Produce word for word the lines of the data below running from the one that has "entretenimento, sempre com foco em" to the one that has "números sorteados dia", inclusive, and no others.

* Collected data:
==================================================

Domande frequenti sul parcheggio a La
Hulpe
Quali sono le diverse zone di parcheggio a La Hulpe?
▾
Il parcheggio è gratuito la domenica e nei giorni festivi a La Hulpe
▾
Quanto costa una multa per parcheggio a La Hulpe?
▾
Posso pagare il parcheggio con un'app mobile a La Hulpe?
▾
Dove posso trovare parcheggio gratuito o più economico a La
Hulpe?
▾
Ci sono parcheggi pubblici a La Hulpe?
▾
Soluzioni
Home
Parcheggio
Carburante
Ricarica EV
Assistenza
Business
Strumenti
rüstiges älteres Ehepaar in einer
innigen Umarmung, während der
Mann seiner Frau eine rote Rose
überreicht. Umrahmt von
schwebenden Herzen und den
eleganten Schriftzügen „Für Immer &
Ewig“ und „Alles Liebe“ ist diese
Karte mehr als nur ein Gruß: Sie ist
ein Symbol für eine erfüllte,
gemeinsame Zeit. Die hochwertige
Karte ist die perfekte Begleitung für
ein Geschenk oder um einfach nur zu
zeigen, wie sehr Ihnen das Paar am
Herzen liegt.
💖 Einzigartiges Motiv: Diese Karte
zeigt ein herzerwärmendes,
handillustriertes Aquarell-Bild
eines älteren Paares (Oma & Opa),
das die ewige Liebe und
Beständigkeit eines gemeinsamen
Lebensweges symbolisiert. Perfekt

==================================================

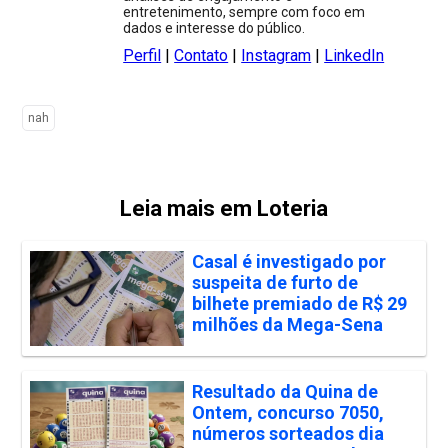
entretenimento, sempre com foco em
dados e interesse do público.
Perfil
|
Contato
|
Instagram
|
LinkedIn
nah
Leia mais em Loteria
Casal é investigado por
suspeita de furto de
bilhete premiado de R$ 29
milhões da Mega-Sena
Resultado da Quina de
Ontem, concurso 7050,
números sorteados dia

==================================================

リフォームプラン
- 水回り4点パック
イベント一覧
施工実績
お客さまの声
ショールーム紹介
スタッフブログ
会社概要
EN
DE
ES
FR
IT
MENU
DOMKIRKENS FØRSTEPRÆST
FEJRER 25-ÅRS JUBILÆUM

==================================================

* Result:
entretenimento, sempre com foco em
dados e interesse do público.
Perfil
|
Contato
|
Instagram
|
LinkedIn
nah
Leia mais em Loteria
Casal é investigado por
suspeita de furto de
bilhete premiado de R$ 29
milhões da Mega-Sena
Resultado da Quina de
Ontem, concurso 7050,
números sorteados dia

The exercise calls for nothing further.